25.10.2017, 17:42 Uhr zuletzt aktualisiert vor

Fleißige Nadeln für den guten Zweck Handarbeitsgruppe des Bürgertreffs näht Mützchen und Schlafsäckchen für Frühchen

Kathrin Kaulbauch, Margot Huber, Sandra Osso, Stationsleitung B0, Dr. Andreas Fiedler, Chefarzt der Klinik für Kinder und Jugendliche, Martha Ströhl. (Foto:Gräß/Klinikum)Kathrin Kaulbauch, Margot Huber, Sandra Osso, Stationsleitung B0, Dr. Andreas Fiedler, Chefarzt der Klinik für Kinder und Jugendliche, Martha Ströhl. (Foto:Gräß/Klinikum)

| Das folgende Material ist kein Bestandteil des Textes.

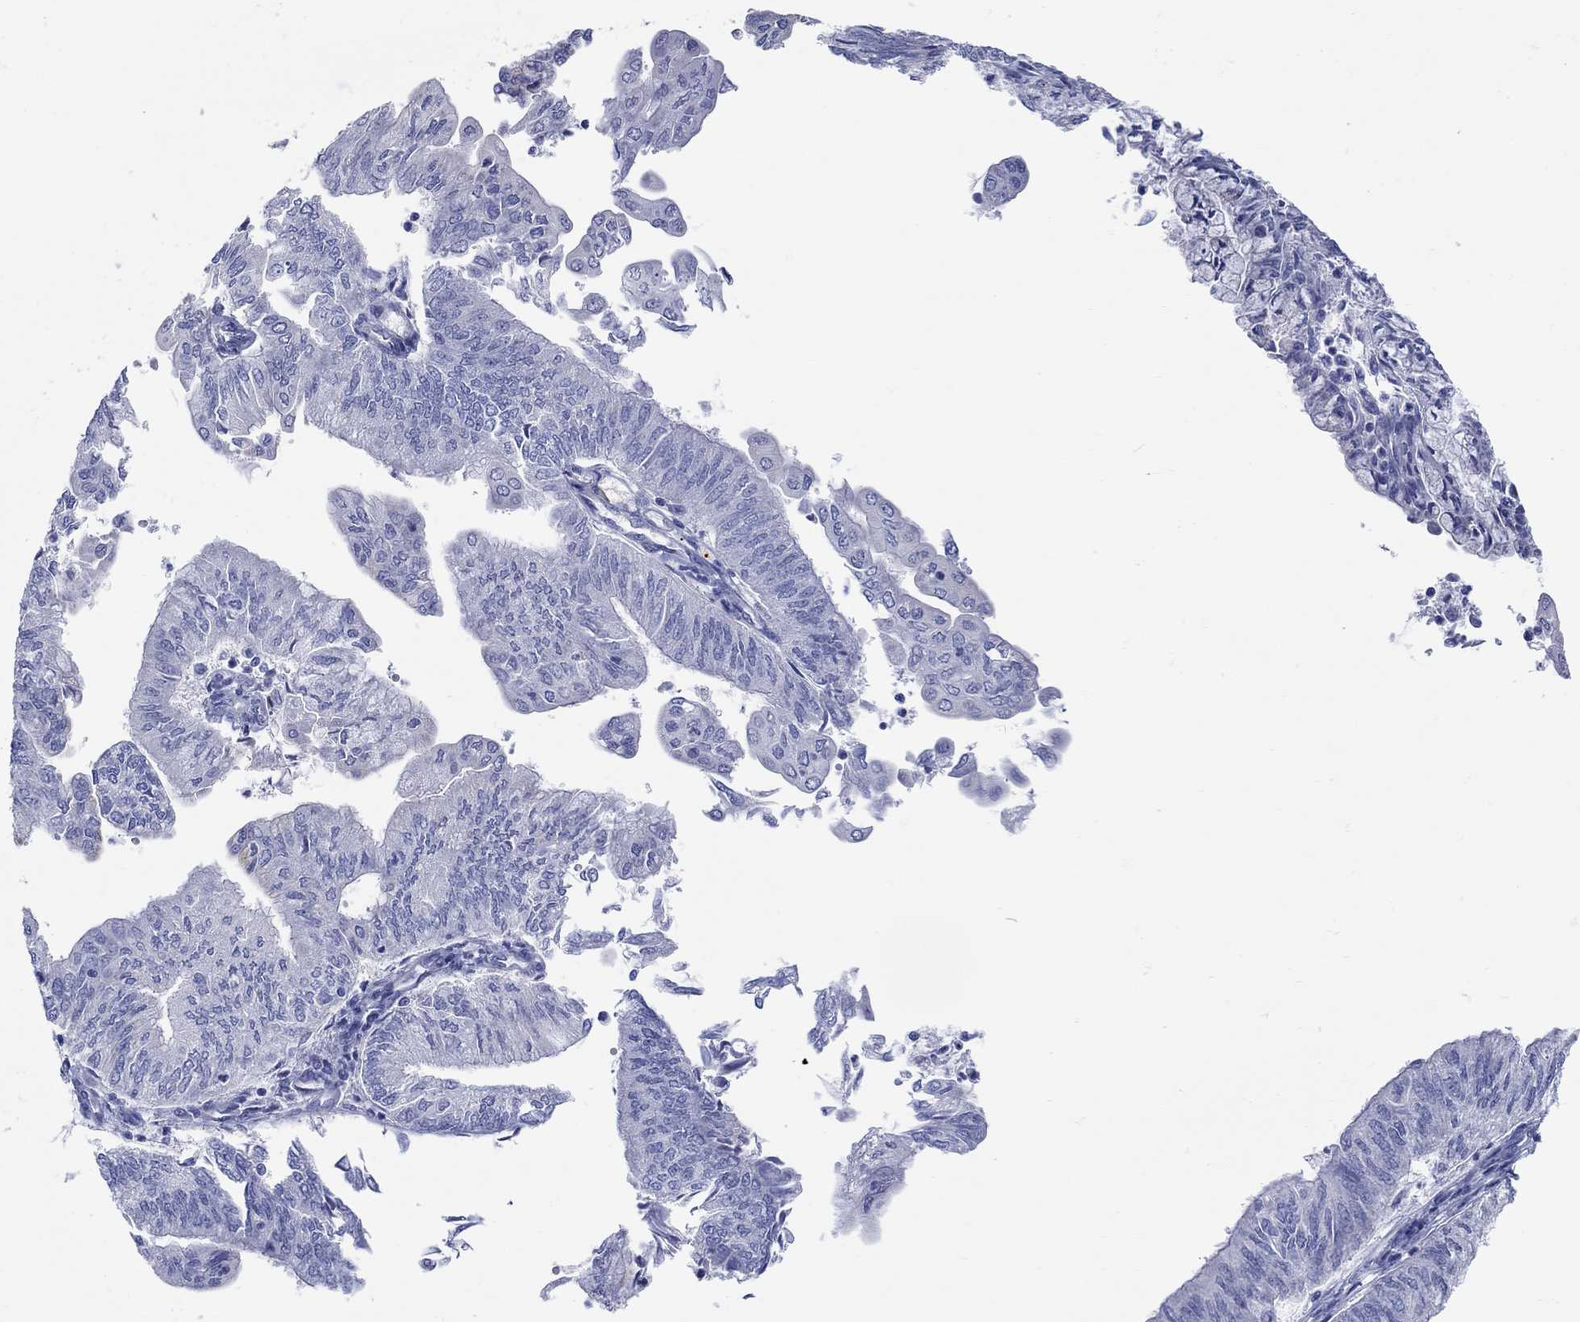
{"staining": {"intensity": "negative", "quantity": "none", "location": "none"}, "tissue": "endometrial cancer", "cell_type": "Tumor cells", "image_type": "cancer", "snomed": [{"axis": "morphology", "description": "Adenocarcinoma, NOS"}, {"axis": "topography", "description": "Endometrium"}], "caption": "A photomicrograph of endometrial adenocarcinoma stained for a protein displays no brown staining in tumor cells.", "gene": "KRT222", "patient": {"sex": "female", "age": 59}}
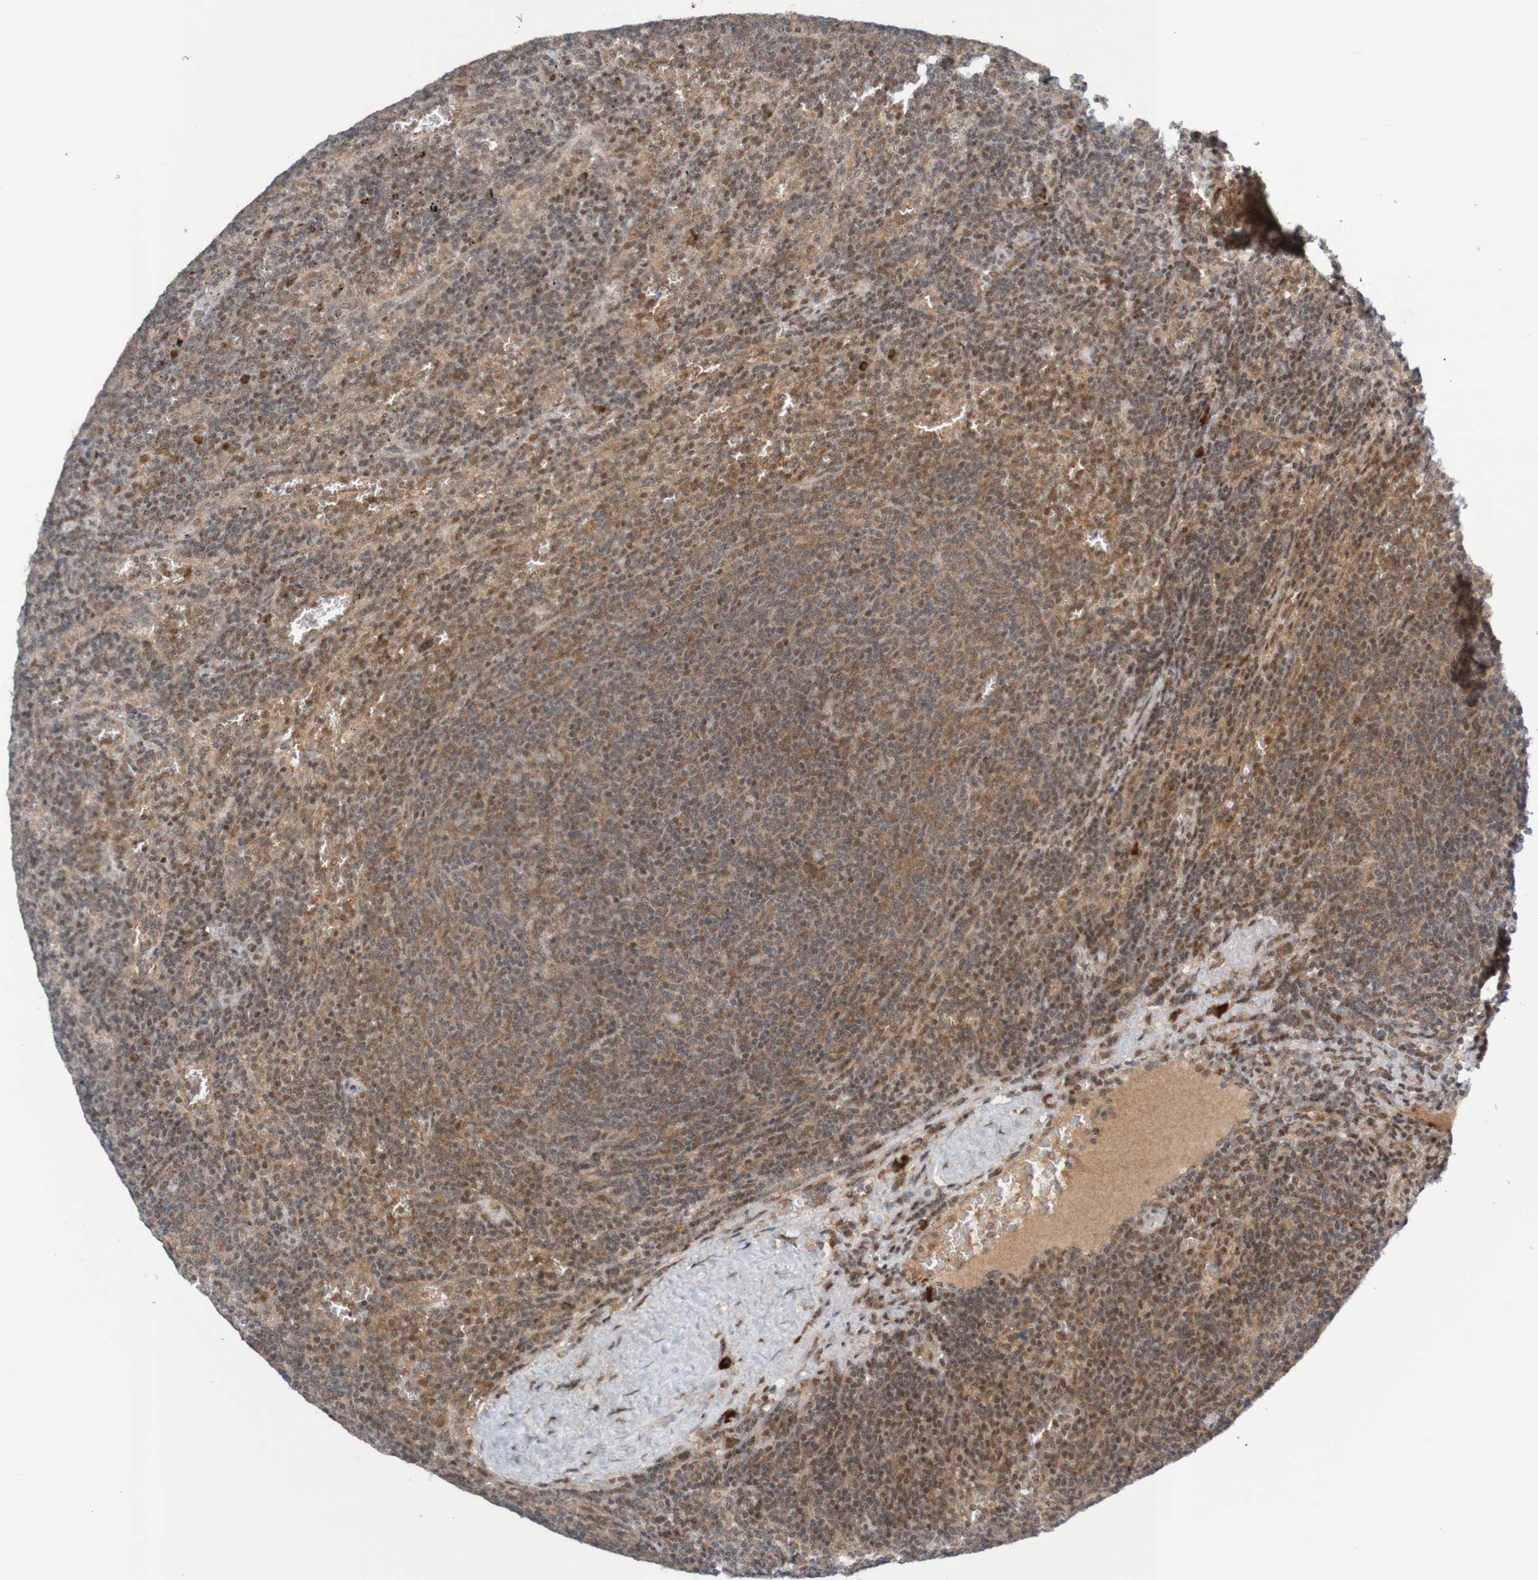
{"staining": {"intensity": "negative", "quantity": "none", "location": "none"}, "tissue": "lymphoma", "cell_type": "Tumor cells", "image_type": "cancer", "snomed": [{"axis": "morphology", "description": "Malignant lymphoma, non-Hodgkin's type, Low grade"}, {"axis": "topography", "description": "Spleen"}], "caption": "DAB immunohistochemical staining of lymphoma exhibits no significant expression in tumor cells.", "gene": "ITLN1", "patient": {"sex": "female", "age": 50}}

Zwei Körbe voll mit klitzekleinen Mützchen, Schlafsäckchen, Socken und Einschlagtücher haben drei Damen der Handarbeitsgruppe des Bürgertreffs Amberg jetzt dem Klinikum St. Marien Amberg übergeben.

AMBERG Die Sachen sind für die Frühchen – die ganz kleinen für die Sternenkinder – gedacht. „Vielen herzlichen Dank“, freute sich Dr. Andreas Fiedler, der Chefarzt der Klinik für Kinder und Jugendliche über die Spende. „Die Sachen können wir wirklich sehr gut gebrauchen“, ergänzte Sandra Osso, die Stationsleitung der Kinderintensivstation B0.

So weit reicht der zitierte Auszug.